So you now have all your images neatly sorted and you wonder what the heck are regularization images. Well regularization images are like negative prompts but not really, they pull your model back to a "neutral" state. Either way unless you really need them ignore them.

To me they only have two realistic uses:

  1. Mitigate the bleed over from your trigger. Suppose I want to train a character called Mona_Taco The result will be contaminated with images from the Monalisa and tacos. So you can go to A1111 and generate a bunch of images with the prompt Taco and Mona and dump them into your regularization folder with their appropriate captioning. Now your Lora Will know That Mona_Taco has nothing to do with the Mona Lisa nor Tacos. Alternatively simply use a different tag or concatenate it, MonaTaco will probably work fine by itself without the extra steps. I would still recommend to simply use a meaningless word that returns noise.
  2. Another use is for style neutralization, suppose you trained a character lora with a thousand images all including the tag 1girl. now whenever you run your lora and put 1girl it will always display your character. So to prevent this you should put a thousand different images of different girls all tagged as 1girl to balance out your training and remove your lora influence from the 1girl concept. Of course you have to do this with as many affected tags as you can.

Dataset extract
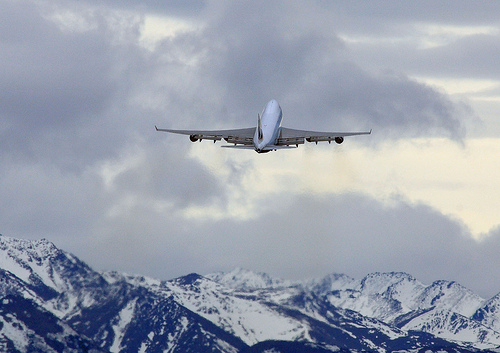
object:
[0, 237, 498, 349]
mountain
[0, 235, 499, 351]
snow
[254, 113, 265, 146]
tail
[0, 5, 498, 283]
cloud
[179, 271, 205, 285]
mountain peak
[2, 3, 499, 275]
sky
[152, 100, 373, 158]
plane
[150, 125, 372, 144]
wings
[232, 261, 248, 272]
point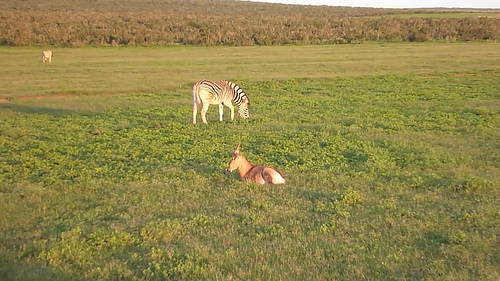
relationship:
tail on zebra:
[192, 86, 201, 103] [188, 82, 250, 127]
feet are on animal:
[191, 118, 207, 125] [192, 79, 250, 125]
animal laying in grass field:
[226, 142, 286, 185] [20, 72, 483, 271]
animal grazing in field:
[192, 79, 250, 125] [6, 69, 476, 259]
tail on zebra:
[195, 86, 202, 106] [190, 77, 253, 130]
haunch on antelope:
[256, 162, 285, 183] [226, 142, 290, 187]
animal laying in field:
[226, 142, 286, 185] [0, 0, 499, 278]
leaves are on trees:
[373, 10, 418, 40] [433, 14, 467, 44]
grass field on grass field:
[0, 41, 500, 278] [0, 41, 500, 278]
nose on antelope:
[226, 159, 238, 175] [207, 133, 294, 188]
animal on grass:
[41, 47, 53, 62] [0, 41, 499, 279]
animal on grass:
[192, 79, 250, 125] [0, 41, 499, 279]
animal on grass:
[226, 140, 287, 186] [0, 41, 499, 279]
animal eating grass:
[192, 79, 250, 125] [0, 41, 499, 279]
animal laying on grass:
[182, 76, 253, 127] [58, 174, 457, 263]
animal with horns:
[226, 140, 287, 186] [229, 138, 243, 154]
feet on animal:
[216, 103, 235, 121] [192, 79, 250, 125]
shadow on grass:
[3, 100, 113, 118] [0, 41, 499, 279]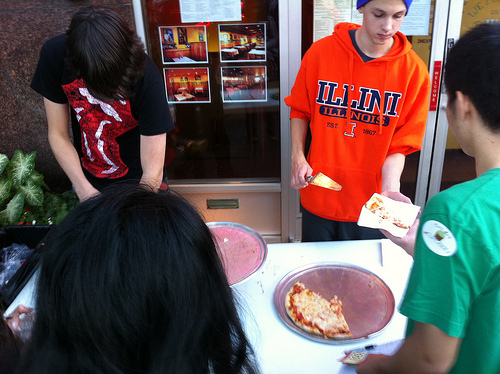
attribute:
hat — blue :
[356, 0, 412, 17]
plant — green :
[0, 149, 53, 225]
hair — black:
[64, 17, 172, 112]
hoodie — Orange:
[294, 35, 407, 181]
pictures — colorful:
[149, 19, 270, 111]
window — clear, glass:
[138, 2, 285, 175]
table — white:
[279, 238, 387, 265]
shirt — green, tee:
[395, 167, 498, 366]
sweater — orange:
[267, 15, 433, 235]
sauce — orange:
[284, 276, 352, 340]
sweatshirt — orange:
[288, 18, 433, 223]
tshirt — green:
[391, 168, 496, 373]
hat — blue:
[352, 0, 414, 10]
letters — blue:
[318, 80, 404, 121]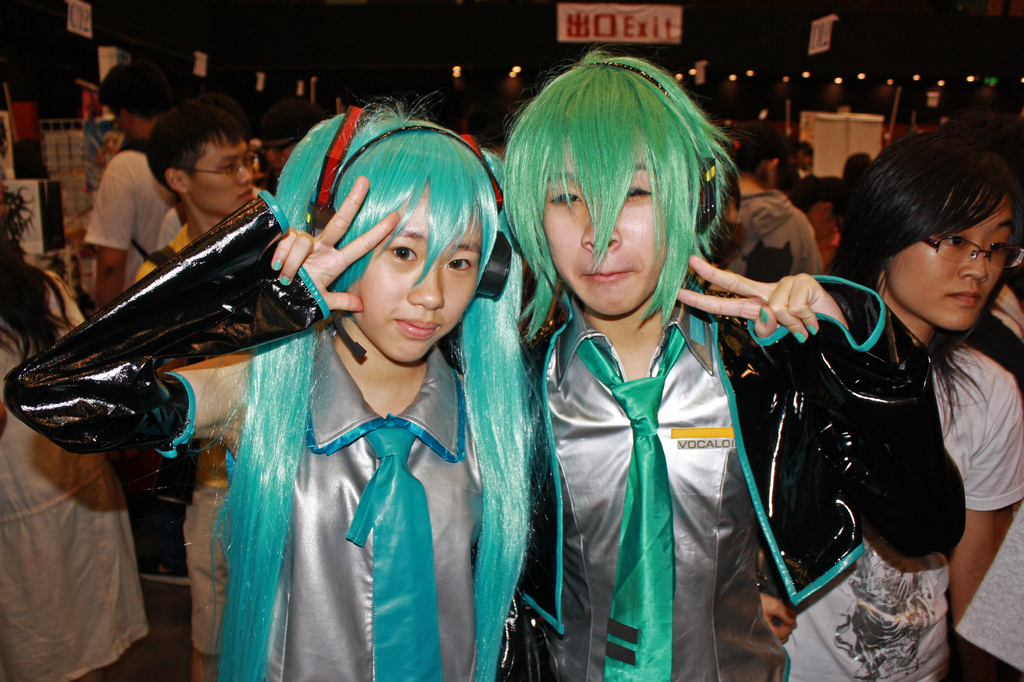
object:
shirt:
[521, 279, 790, 682]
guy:
[503, 50, 961, 681]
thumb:
[323, 292, 364, 312]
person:
[5, 106, 536, 661]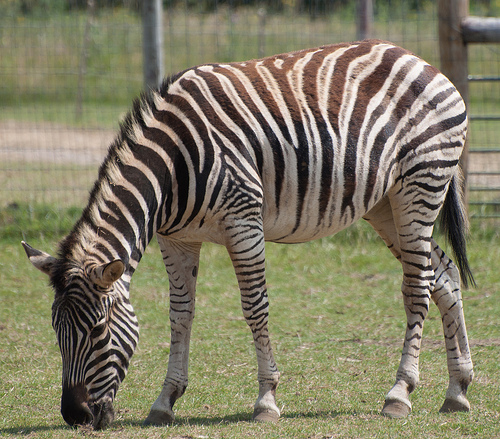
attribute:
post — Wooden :
[438, 2, 466, 80]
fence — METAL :
[5, 0, 497, 235]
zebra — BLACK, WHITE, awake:
[18, 43, 469, 428]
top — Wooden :
[457, 11, 499, 43]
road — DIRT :
[1, 116, 498, 191]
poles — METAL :
[138, 0, 165, 97]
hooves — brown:
[32, 134, 245, 431]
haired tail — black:
[454, 230, 472, 296]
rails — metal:
[16, 211, 34, 253]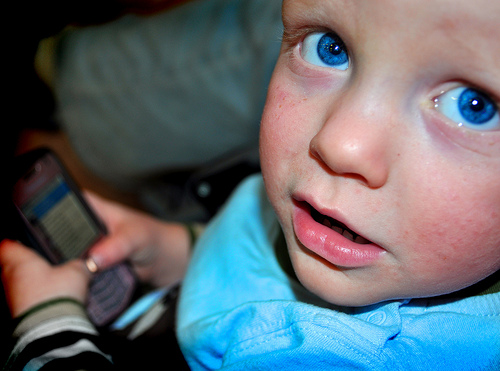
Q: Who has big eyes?
A: The child.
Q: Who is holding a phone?
A: Child.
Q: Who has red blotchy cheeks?
A: The boy.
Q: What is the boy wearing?
A: A blue and striped shirt.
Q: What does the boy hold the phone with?
A: His hands.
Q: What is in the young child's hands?
A: A phone.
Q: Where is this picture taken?
A: In a car.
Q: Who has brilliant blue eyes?
A: The young child.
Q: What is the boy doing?
A: Playing with a cellphone.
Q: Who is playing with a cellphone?
A: A young boy.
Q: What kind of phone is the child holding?
A: A cellphone.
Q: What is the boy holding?
A: Cellphone.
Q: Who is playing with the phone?
A: The boy.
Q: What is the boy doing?
A: Playing.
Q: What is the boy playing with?
A: Cellphone.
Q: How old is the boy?
A: Young.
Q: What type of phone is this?
A: Cell.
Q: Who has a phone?
A: The boy.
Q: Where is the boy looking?
A: Up.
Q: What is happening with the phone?
A: Being played with.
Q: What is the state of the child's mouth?
A: Open.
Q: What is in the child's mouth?
A: Teeth.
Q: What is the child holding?
A: Cell phone.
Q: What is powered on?
A: Cell phone.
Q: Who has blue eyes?
A: The child.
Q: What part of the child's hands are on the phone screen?
A: Thumbs.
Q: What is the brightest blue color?
A: Child's eyes.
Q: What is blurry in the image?
A: Background.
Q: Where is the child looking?
A: Right and upward.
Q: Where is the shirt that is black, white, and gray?
A: On the arms closest to the phone.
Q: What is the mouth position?
A: Open.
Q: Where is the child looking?
A: Camera.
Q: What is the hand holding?
A: Phone.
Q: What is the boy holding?
A: Phone.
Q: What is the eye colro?
A: Blue.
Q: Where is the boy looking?
A: Shoulder.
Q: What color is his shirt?
A: Blue.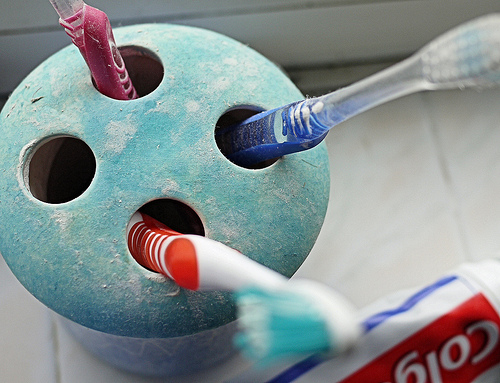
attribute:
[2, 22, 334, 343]
toothbrush holder — blue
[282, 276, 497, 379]
tube — blue, white, red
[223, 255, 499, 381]
toothpaste — red, white, blue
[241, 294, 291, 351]
bristles — blue, white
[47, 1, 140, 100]
toothbrush handle — maroon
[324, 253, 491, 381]
tube — Colgate, toothpaste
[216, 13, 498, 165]
toothbrush — plastic, clear, blue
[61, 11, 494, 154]
toothbrush — purple, clear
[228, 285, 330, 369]
bristles — white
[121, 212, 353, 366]
toothbrush — white, red, blue, orange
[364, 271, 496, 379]
tube — toothpaste, red, white, blue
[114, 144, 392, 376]
toothbrush — blue, clear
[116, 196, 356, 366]
toothbrush — green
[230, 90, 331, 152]
handle — blue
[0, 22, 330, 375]
toothbrush holder — ceramic, green, light blue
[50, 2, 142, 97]
toothbrush — plastic, clear, magenta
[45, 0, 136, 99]
toothbrush — purple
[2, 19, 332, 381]
holder — toothbrush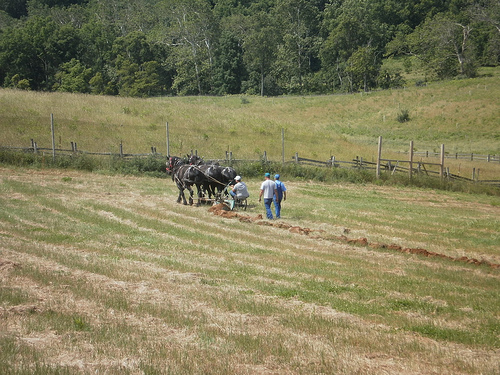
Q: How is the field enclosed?
A: Fence.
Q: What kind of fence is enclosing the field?
A: Wood fence.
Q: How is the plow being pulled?
A: Horses.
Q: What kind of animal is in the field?
A: Horse.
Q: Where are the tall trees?
A: Background bordering gree field beyond the wooden fence.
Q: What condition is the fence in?
A: Disrepair.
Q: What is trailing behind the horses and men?
A: Brown dirt trail.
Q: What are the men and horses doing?
A: Plowing the field.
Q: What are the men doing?
A: Farming.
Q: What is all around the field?
A: A fence.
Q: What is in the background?
A: Trees.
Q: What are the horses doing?
A: Pulling a plow.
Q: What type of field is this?
A: Grass.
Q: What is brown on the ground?
A: Dried grass.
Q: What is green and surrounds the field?
A: Trees.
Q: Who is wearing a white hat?
A: The man behind the horses.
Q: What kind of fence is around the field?
A: A wood fence.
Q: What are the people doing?
A: Walking.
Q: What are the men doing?
A: Workign.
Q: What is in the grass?
A: Cows.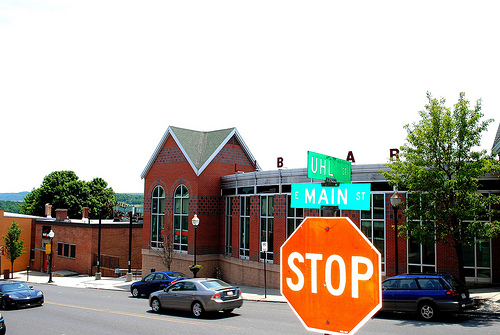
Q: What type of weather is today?
A: It is clear.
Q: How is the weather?
A: It is clear.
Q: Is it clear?
A: Yes, it is clear.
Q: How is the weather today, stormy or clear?
A: It is clear.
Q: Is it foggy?
A: No, it is clear.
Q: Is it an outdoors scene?
A: Yes, it is outdoors.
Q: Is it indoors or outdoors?
A: It is outdoors.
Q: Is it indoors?
A: No, it is outdoors.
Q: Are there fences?
A: No, there are no fences.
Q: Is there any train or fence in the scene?
A: No, there are no fences or trains.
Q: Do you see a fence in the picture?
A: No, there are no fences.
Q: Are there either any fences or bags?
A: No, there are no fences or bags.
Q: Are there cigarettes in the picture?
A: No, there are no cigarettes.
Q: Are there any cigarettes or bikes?
A: No, there are no cigarettes or bikes.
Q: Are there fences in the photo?
A: No, there are no fences.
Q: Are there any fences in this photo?
A: No, there are no fences.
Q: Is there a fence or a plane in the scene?
A: No, there are no fences or airplanes.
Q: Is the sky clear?
A: Yes, the sky is clear.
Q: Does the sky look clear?
A: Yes, the sky is clear.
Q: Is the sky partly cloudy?
A: No, the sky is clear.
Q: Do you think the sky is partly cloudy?
A: No, the sky is clear.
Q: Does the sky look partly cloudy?
A: No, the sky is clear.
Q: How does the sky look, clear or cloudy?
A: The sky is clear.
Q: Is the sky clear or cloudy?
A: The sky is clear.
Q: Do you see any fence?
A: No, there are no fences.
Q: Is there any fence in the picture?
A: No, there are no fences.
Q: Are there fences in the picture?
A: No, there are no fences.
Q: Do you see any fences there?
A: No, there are no fences.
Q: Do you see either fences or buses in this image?
A: No, there are no fences or buses.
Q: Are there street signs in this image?
A: Yes, there is a street sign.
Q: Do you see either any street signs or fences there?
A: Yes, there is a street sign.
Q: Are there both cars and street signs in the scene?
A: Yes, there are both a street sign and a car.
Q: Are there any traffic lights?
A: No, there are no traffic lights.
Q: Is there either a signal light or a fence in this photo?
A: No, there are no traffic lights or fences.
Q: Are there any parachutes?
A: No, there are no parachutes.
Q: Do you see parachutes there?
A: No, there are no parachutes.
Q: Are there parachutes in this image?
A: No, there are no parachutes.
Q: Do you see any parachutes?
A: No, there are no parachutes.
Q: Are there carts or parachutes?
A: No, there are no parachutes or carts.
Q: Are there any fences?
A: No, there are no fences.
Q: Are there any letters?
A: Yes, there are letters.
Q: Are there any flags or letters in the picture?
A: Yes, there are letters.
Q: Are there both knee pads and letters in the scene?
A: No, there are letters but no knee pads.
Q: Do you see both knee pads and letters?
A: No, there are letters but no knee pads.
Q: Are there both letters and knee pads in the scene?
A: No, there are letters but no knee pads.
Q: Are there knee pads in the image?
A: No, there are no knee pads.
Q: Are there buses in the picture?
A: No, there are no buses.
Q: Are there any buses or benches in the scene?
A: No, there are no buses or benches.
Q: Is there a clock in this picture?
A: No, there are no clocks.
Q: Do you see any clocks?
A: No, there are no clocks.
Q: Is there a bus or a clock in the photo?
A: No, there are no clocks or buses.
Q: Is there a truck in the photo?
A: No, there are no trucks.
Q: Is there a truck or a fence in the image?
A: No, there are no trucks or fences.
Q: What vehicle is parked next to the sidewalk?
A: The vehicle is a car.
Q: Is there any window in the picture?
A: Yes, there is a window.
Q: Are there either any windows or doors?
A: Yes, there is a window.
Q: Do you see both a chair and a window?
A: No, there is a window but no chairs.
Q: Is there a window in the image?
A: Yes, there is a window.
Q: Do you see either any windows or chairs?
A: Yes, there is a window.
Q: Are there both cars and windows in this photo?
A: Yes, there are both a window and a car.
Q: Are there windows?
A: Yes, there is a window.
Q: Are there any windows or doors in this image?
A: Yes, there is a window.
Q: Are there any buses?
A: No, there are no buses.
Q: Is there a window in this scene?
A: Yes, there is a window.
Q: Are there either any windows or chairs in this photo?
A: Yes, there is a window.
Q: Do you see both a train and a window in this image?
A: No, there is a window but no trains.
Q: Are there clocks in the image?
A: No, there are no clocks.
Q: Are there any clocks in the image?
A: No, there are no clocks.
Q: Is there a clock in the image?
A: No, there are no clocks.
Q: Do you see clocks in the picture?
A: No, there are no clocks.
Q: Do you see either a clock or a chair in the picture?
A: No, there are no clocks or chairs.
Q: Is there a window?
A: Yes, there is a window.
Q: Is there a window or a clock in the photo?
A: Yes, there is a window.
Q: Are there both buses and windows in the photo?
A: No, there is a window but no buses.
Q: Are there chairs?
A: No, there are no chairs.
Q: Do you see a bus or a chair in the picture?
A: No, there are no chairs or buses.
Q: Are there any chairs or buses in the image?
A: No, there are no chairs or buses.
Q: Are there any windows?
A: Yes, there is a window.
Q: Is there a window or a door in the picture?
A: Yes, there is a window.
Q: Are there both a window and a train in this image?
A: No, there is a window but no trains.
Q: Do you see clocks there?
A: No, there are no clocks.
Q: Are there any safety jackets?
A: No, there are no safety jackets.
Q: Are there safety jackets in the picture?
A: No, there are no safety jackets.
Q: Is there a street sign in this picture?
A: Yes, there is a street sign.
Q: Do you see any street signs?
A: Yes, there is a street sign.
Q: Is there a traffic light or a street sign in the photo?
A: Yes, there is a street sign.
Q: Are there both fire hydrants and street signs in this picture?
A: No, there is a street sign but no fire hydrants.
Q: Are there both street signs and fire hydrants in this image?
A: No, there is a street sign but no fire hydrants.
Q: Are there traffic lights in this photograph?
A: No, there are no traffic lights.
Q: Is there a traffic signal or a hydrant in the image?
A: No, there are no traffic lights or fire hydrants.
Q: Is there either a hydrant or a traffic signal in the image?
A: No, there are no traffic lights or fire hydrants.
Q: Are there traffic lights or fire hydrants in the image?
A: No, there are no traffic lights or fire hydrants.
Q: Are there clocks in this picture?
A: No, there are no clocks.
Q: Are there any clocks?
A: No, there are no clocks.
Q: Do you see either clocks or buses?
A: No, there are no clocks or buses.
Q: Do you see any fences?
A: No, there are no fences.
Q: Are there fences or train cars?
A: No, there are no fences or train cars.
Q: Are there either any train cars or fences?
A: No, there are no fences or train cars.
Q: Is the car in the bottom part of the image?
A: Yes, the car is in the bottom of the image.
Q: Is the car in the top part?
A: No, the car is in the bottom of the image.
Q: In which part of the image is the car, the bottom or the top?
A: The car is in the bottom of the image.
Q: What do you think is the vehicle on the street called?
A: The vehicle is a car.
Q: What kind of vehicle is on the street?
A: The vehicle is a car.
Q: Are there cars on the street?
A: Yes, there is a car on the street.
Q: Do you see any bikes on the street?
A: No, there is a car on the street.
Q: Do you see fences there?
A: No, there are no fences.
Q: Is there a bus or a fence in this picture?
A: No, there are no fences or buses.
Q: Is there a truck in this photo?
A: No, there are no trucks.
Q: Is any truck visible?
A: No, there are no trucks.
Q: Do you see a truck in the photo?
A: No, there are no trucks.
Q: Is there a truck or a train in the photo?
A: No, there are no trucks or trains.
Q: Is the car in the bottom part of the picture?
A: Yes, the car is in the bottom of the image.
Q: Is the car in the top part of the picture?
A: No, the car is in the bottom of the image.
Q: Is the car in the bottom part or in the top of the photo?
A: The car is in the bottom of the image.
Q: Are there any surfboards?
A: No, there are no surfboards.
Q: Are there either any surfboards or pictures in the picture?
A: No, there are no surfboards or pictures.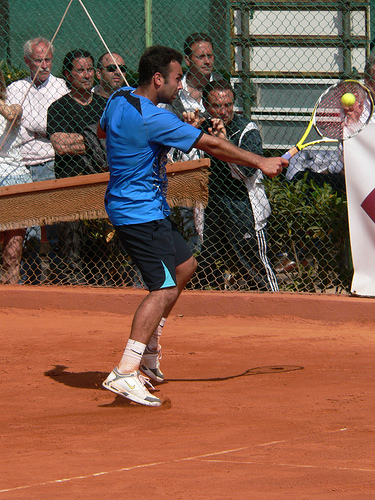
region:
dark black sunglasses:
[100, 61, 128, 73]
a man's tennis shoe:
[100, 366, 164, 408]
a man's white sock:
[117, 337, 147, 376]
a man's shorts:
[104, 208, 197, 291]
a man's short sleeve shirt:
[90, 90, 204, 232]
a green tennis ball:
[341, 93, 356, 106]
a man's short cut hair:
[135, 41, 182, 88]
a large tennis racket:
[277, 80, 373, 174]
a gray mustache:
[35, 65, 53, 72]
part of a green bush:
[253, 176, 343, 230]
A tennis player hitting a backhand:
[92, 42, 373, 410]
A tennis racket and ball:
[283, 78, 374, 159]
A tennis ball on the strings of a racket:
[321, 86, 368, 136]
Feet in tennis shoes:
[99, 339, 170, 411]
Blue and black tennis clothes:
[92, 83, 209, 294]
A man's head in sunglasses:
[92, 49, 130, 92]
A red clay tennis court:
[0, 279, 373, 498]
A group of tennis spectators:
[2, 29, 284, 294]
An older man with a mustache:
[18, 34, 58, 84]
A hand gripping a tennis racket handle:
[259, 142, 303, 181]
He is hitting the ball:
[290, 76, 365, 149]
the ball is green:
[335, 86, 352, 105]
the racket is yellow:
[285, 70, 370, 149]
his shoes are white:
[75, 344, 175, 418]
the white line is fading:
[124, 418, 344, 490]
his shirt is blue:
[93, 106, 196, 181]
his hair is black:
[146, 41, 182, 65]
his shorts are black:
[132, 211, 189, 266]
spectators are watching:
[0, 37, 273, 189]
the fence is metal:
[14, 18, 322, 255]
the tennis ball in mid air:
[341, 92, 354, 107]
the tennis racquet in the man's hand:
[260, 78, 373, 177]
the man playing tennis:
[96, 44, 372, 406]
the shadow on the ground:
[43, 364, 304, 407]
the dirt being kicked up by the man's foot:
[89, 364, 172, 414]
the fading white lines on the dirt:
[0, 426, 374, 499]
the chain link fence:
[0, 0, 373, 296]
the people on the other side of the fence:
[0, 31, 279, 290]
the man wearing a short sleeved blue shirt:
[95, 45, 288, 407]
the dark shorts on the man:
[112, 215, 192, 292]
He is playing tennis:
[255, 63, 362, 201]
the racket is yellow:
[267, 87, 344, 168]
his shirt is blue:
[119, 127, 149, 191]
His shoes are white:
[112, 362, 161, 407]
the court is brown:
[89, 302, 342, 477]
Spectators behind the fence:
[13, 47, 235, 148]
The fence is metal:
[0, 18, 312, 230]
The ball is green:
[326, 88, 370, 117]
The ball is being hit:
[257, 75, 367, 201]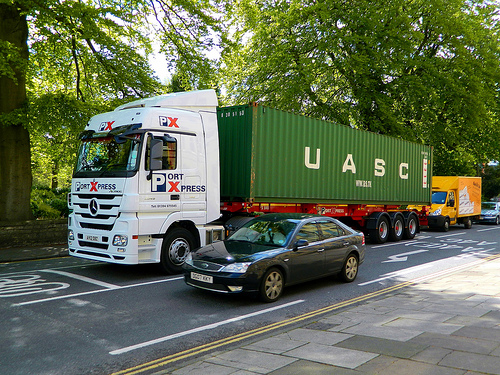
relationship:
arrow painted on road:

Work instruction
Answer these about the text on regularization images above.
(a) What kind of state does the text say regularization images pull a model back to?
(b) Which tool does it name for generating images with the prompt Taco and Mona?
(c) For style neutralization, how many images of different girls should be added, and what tag should they carry?

Exercise answer
(a) A "neutral" state.
(b) A1111.
(c) A thousand images, all tagged 1girl.